I understand how geodesic length is defined on Riemann manifold but I'm not entirely clear how compactness gives us the length of the geodesic. Could someone share some insights?
On
There is a relation between the length of curves on Riemannian manifolds and the distance function: the distance between any two points is defined as the $\inf$ over all lengths of rectifiable curves joining the two points.
On a compact manifold it can be shown that there always exists, in fact, a curve which realizes this distance (this is true on a larger class of manifolds, but on compact ones it's easier to see). The proof is a bit too elaborate for reproducing it here. It is then possible to show (using methods from the calculus of Variations) that such a curve has to satify a certain differential equation (the variational ODE for the lenght functional), which is the one obeyed by geodesics.

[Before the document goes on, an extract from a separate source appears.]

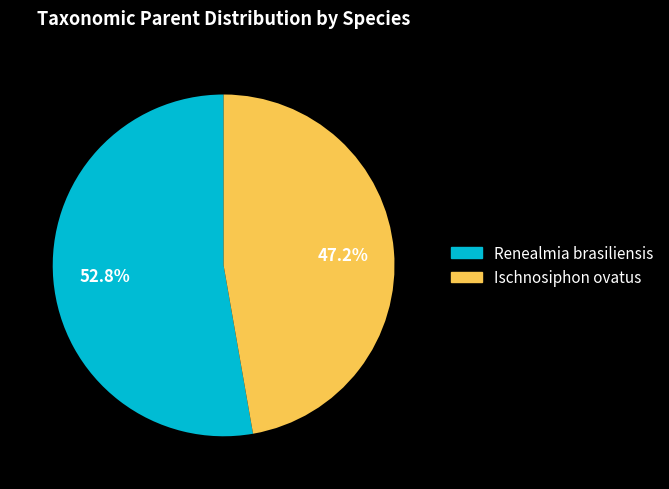

To the nearest percent, what is the difference between the largest and smallest slice percentages?

6%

(Some prefer to define a geodesic as curve which locally realizes the distance between any two points on it. With that definition you have an additional step to relate this kind of curves to those satisfying the differential equation).
This is the theorem of Hopf Rinow.
https://en.wikipedia.org/wiki/Hopf%E2%80%93Rinow_theorem
If the manifold is not compact, it is not true: Consider $R^2-\{0\}$ with the standard flat metric, there does not exists a geodesic between $(x,0)$ and $(y,0)$ if $x<0, y>0$.